:: WRITTEN EXERCISE ::
Copy each of the lines below character for character, with nothing changed.
━━ DATASET EXTRACT ━━
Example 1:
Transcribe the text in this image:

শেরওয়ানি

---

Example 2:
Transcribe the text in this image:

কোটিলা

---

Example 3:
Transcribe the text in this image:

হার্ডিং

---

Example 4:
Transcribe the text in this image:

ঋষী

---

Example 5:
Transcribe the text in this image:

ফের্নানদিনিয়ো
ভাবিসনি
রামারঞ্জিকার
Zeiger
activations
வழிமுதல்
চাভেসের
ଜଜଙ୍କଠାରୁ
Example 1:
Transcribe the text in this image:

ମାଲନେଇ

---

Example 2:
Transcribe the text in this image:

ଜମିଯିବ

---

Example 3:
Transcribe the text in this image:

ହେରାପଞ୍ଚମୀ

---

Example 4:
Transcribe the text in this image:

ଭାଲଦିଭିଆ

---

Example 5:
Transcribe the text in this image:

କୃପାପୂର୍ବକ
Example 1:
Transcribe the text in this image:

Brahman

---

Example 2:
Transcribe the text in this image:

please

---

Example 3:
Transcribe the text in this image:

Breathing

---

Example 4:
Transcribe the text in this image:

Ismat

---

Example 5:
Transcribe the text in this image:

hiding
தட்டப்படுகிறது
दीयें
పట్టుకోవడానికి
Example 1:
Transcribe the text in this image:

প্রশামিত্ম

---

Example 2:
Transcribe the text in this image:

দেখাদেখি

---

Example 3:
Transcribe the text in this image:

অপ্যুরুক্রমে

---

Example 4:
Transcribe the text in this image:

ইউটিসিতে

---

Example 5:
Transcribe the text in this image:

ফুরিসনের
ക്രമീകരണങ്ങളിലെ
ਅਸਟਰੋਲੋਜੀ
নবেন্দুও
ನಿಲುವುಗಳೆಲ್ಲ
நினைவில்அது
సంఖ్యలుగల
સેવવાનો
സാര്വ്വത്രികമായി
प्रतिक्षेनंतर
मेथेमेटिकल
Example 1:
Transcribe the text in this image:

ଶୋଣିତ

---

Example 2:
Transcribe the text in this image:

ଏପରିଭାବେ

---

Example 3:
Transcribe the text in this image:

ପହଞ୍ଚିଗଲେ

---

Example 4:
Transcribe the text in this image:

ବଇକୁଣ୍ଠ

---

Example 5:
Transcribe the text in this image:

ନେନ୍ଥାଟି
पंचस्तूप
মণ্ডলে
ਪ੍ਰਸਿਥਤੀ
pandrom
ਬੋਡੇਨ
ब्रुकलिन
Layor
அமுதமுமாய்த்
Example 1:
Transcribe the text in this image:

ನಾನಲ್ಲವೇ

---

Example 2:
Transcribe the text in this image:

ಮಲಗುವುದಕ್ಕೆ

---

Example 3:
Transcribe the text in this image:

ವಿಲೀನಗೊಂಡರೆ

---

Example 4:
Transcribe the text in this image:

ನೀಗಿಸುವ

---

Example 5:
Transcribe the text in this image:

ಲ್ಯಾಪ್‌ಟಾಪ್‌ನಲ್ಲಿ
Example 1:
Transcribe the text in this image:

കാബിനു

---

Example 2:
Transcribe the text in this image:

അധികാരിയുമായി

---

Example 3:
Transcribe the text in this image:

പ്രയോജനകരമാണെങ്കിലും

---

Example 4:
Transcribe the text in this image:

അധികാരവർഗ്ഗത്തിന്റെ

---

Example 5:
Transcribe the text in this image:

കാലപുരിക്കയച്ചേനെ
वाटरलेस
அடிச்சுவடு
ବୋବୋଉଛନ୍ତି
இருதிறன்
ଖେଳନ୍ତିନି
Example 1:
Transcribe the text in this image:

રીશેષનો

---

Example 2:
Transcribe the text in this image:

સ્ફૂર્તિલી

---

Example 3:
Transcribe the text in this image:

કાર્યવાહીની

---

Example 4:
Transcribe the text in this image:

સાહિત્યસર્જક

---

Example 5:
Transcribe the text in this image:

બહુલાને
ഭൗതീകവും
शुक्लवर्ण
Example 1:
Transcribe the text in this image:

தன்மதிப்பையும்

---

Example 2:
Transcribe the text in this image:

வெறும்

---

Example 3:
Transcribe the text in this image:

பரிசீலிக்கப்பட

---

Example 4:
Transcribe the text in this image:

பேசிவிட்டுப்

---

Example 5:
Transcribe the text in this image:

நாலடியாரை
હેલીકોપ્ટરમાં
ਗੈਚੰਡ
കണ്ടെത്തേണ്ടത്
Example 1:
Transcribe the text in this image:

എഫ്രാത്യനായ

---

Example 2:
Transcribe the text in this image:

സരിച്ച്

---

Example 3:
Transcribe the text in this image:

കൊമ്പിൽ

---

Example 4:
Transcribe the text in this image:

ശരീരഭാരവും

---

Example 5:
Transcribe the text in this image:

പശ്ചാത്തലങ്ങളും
━━━
:: PROBLEM SOLUTION ::
Example 1:
Transcribe the text in this image:

শেরওয়ানি

---

Example 2:
Transcribe the text in this image:

কোটিলা

---

Example 3:
Transcribe the text in this image:

হার্ডিং

---

Example 4:
Transcribe the text in this image:

ঋষী

---

Example 5:
Transcribe the text in this image:

ফের্নানদিনিয়ো
ভাবিসনি
রামারঞ্জিকার
Zeiger
activations
வழிமுதல்
চাভেসের
ଜଜଙ୍କଠାରୁ
Example 1:
Transcribe the text in this image:

ମାଲନେଇ

---

Example 2:
Transcribe the text in this image:

ଜମିଯିବ

---

Example 3:
Transcribe the text in this image:

ହେରାପଞ୍ଚମୀ

---

Example 4:
Transcribe the text in this image:

ଭାଲଦିଭିଆ

---

Example 5:
Transcribe the text in this image:

କୃପାପୂର୍ବକ
Example 1:
Transcribe the text in this image:

Brahman

---

Example 2:
Transcribe the text in this image:

please

---

Example 3:
Transcribe the text in this image:

Breathing

---

Example 4:
Transcribe the text in this image:

Ismat

---

Example 5:
Transcribe the text in this image:

hiding
தட்டப்படுகிறது
दीयें
పట్టుకోవడానికి
Example 1:
Transcribe the text in this image:

প্রশামিত্ম

---

Example 2:
Transcribe the text in this image:

দেখাদেখি

---

Example 3:
Transcribe the text in this image:

অপ্যুরুক্রমে

---

Example 4:
Transcribe the text in this image:

ইউটিসিতে

---

Example 5:
Transcribe the text in this image:

ফুরিসনের
ക്രമീകരണങ്ങളിലെ
ਅਸਟਰੋਲੋਜੀ
নবেন্দুও
ನಿಲುವುಗಳೆಲ್ಲ
நினைவில்அது
సంఖ్యలుగల
સેવવાનો
സാര്വ്വത്രികമായി
प्रतिक्षेनंतर
मेथेमेटिकल
Example 1:
Transcribe the text in this image:

ଶୋଣିତ

---

Example 2:
Transcribe the text in this image:

ଏପରିଭାବେ

---

Example 3:
Transcribe the text in this image:

ପହଞ୍ଚିଗଲେ

---

Example 4:
Transcribe the text in this image:

ବଇକୁଣ୍ଠ

---

Example 5:
Transcribe the text in this image:

ନେନ୍ଥାଟି
पंचस्तूप
মণ্ডলে
ਪ੍ਰਸਿਥਤੀ
pandrom
ਬੋਡੇਨ
ब्रुकलिन
Layor
அமுதமுமாய்த்
Example 1:
Transcribe the text in this image:

ನಾನಲ್ಲವೇ

---

Example 2:
Transcribe the text in this image:

ಮಲಗುವುದಕ್ಕೆ

---

Example 3:
Transcribe the text in this image:

ವಿಲೀನಗೊಂಡರೆ

---

Example 4:
Transcribe the text in this image:

ನೀಗಿಸುವ

---

Example 5:
Transcribe the text in this image:

ಲ್ಯಾಪ್‌ಟಾಪ್‌ನಲ್ಲಿ
Example 1:
Transcribe the text in this image:

കാബിനു

---

Example 2:
Transcribe the text in this image:

അധികാരിയുമായി

---

Example 3:
Transcribe the text in this image:

പ്രയോജനകരമാണെങ്കിലും

---

Example 4:
Transcribe the text in this image:

അധികാരവർഗ്ഗത്തിന്റെ

---

Example 5:
Transcribe the text in this image:

കാലപുരിക്കയച്ചേനെ
वाटरलेस
அடிச்சுவடு
ବୋବୋଉଛନ୍ତି
இருதிறன்
ଖେଳନ୍ତିନି
Example 1:
Transcribe the text in this image:

રીશેષનો

---

Example 2:
Transcribe the text in this image:

સ્ફૂર્તિલી

---

Example 3:
Transcribe the text in this image:

કાર્યવાહીની

---

Example 4:
Transcribe the text in this image:

સાહિત્યસર્જક

---

Example 5:
Transcribe the text in this image:

બહુલાને
ഭൗതീകവും
शुक्लवर्ण
Example 1:
Transcribe the text in this image:

தன்மதிப்பையும்

---

Example 2:
Transcribe the text in this image:

வெறும்

---

Example 3:
Transcribe the text in this image:

பரிசீலிக்கப்பட

---

Example 4:
Transcribe the text in this image:

பேசிவிட்டுப்

---

Example 5:
Transcribe the text in this image:

நாலடியாரை
હેલીકોપ્ટરમાં
ਗੈਚੰਡ
കണ്ടെത്തേണ്ടത്
Example 1:
Transcribe the text in this image:

എഫ്രാത്യനായ

---

Example 2:
Transcribe the text in this image:

സരിച്ച്

---

Example 3:
Transcribe the text in this image:

കൊമ്പിൽ

---

Example 4:
Transcribe the text in this image:

ശരീരഭാരവും

---

Example 5:
Transcribe the text in this image:

പശ്ചാത്തലങ്ങളും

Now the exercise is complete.